For instance, it may be hard to use touchscreen technology with thick gloves. As a result, touchscreens on this equipment are designed to be sensitive enough. It can easily respond to the touch of the gloves. The buttons that you get on scanning devices are also made big enough to be felt with the help of these work gloves.
In addition, the condensation that forms with the change or shift from one to another shuts out electrical equipment like scanners. Not only this, but handheld equipment and electronic forklifts are designed with seals that are built to withstand such fluctuations in their temperature.
Furthermore, being consistently exposed to the cold has a negative impact on the life of the battery. It leads to degrading battery life. Thus, batteries with high voltage must be used to extend their use cycle.
Manage Demand of Energy
Energy savings are an important consideration in cold storage. This is because cooling air is cost-intensive. However, there are building designs and suitable automation system selection that can reduce consumption in a cold storage unit, and managing demand can also help to save.
Cost control of energy during exigency decreases the effect of rising prices. Also, it can bring down the costs on a per-kilowatt-hour basis. Nevertheless, the difficulty is that costs and consumption are at their highest on days of high temperature when the thermal load is at its peak.

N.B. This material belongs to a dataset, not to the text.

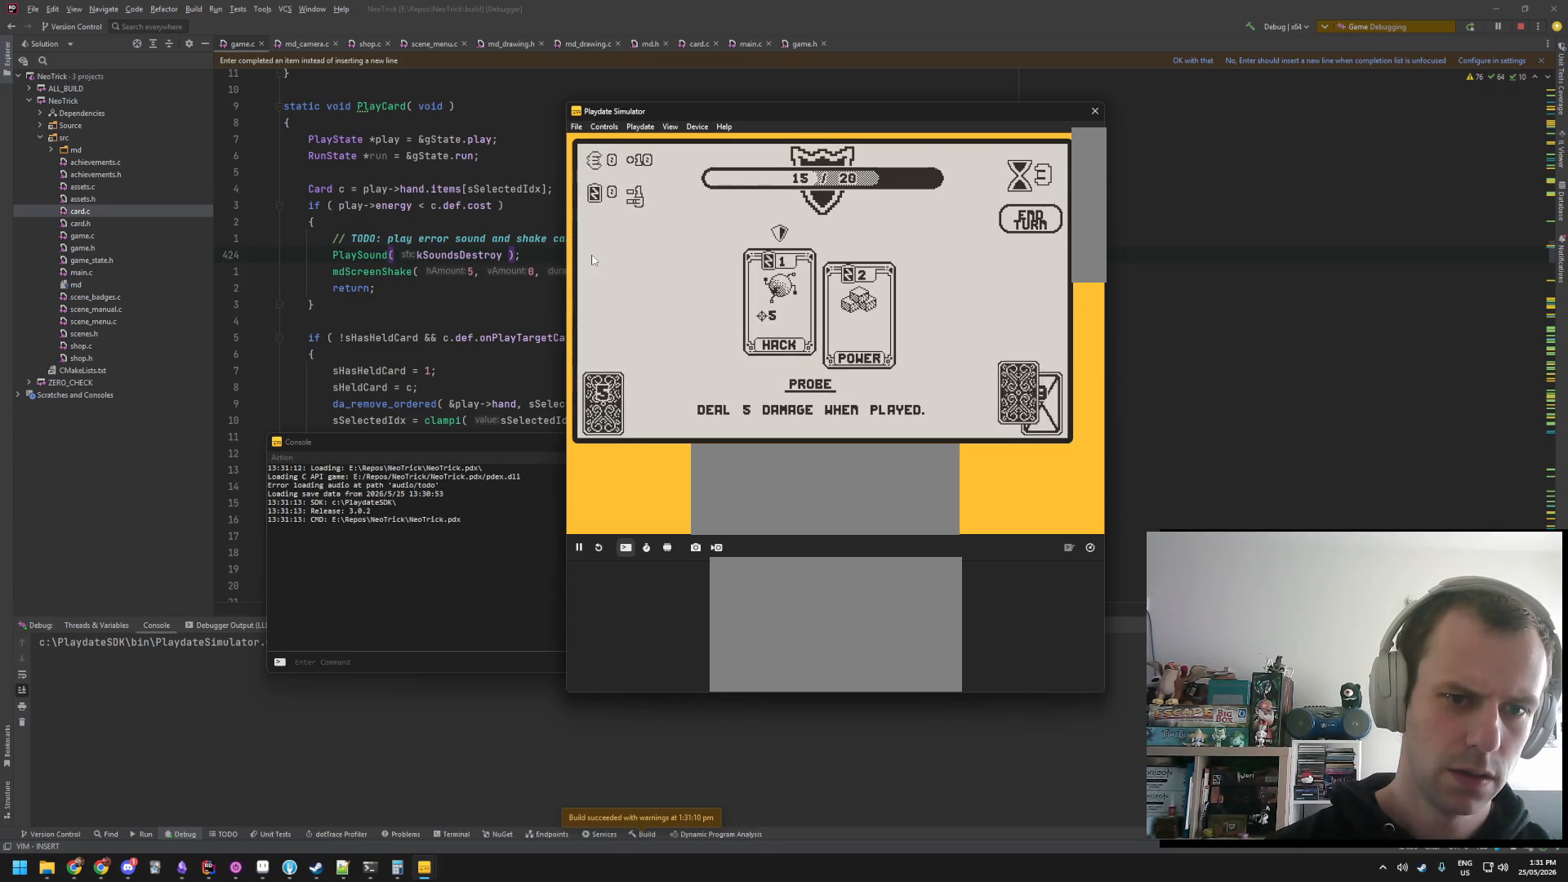
{"buttons": [], "events": []}
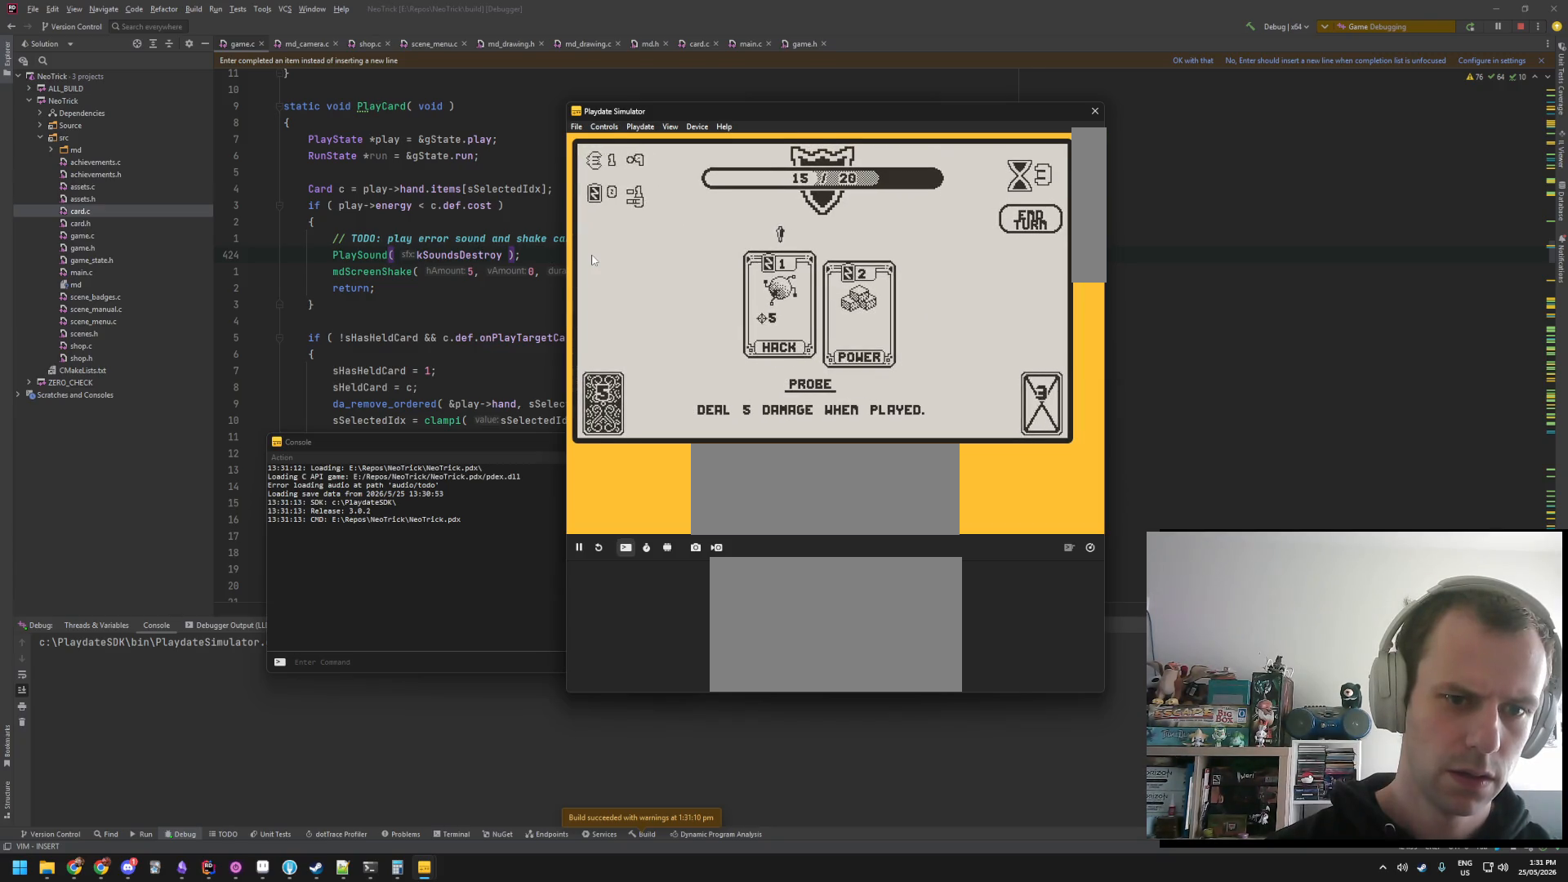
{"buttons": [], "events": [[166, "A", "down"], [316, "A", "up"]]}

The key is to adopt improved control of sensors and algorithms that enable management of energy. The cold areas are over-cooled during the time of low demand. It is like, thereby, setting up a thermal buffer that reduces the requirements of cooling during the peak seasons.
Finally, Frosty Efficiency
Cold storage is increasingly becoming a vital part of the supply chain. When effectively managed and maintained, it provides numerous advantages, from increased product life to cost savings.
Efficient refrigerated order fulfillment practices are improvements in steps and equipment that can result in appreciable savings and higher profits in the long run.
To ensure frosty efficiency, every party involved should cultivate an effective partnership and have a great working knowledge of the best of practices for cold chain handling and transportation.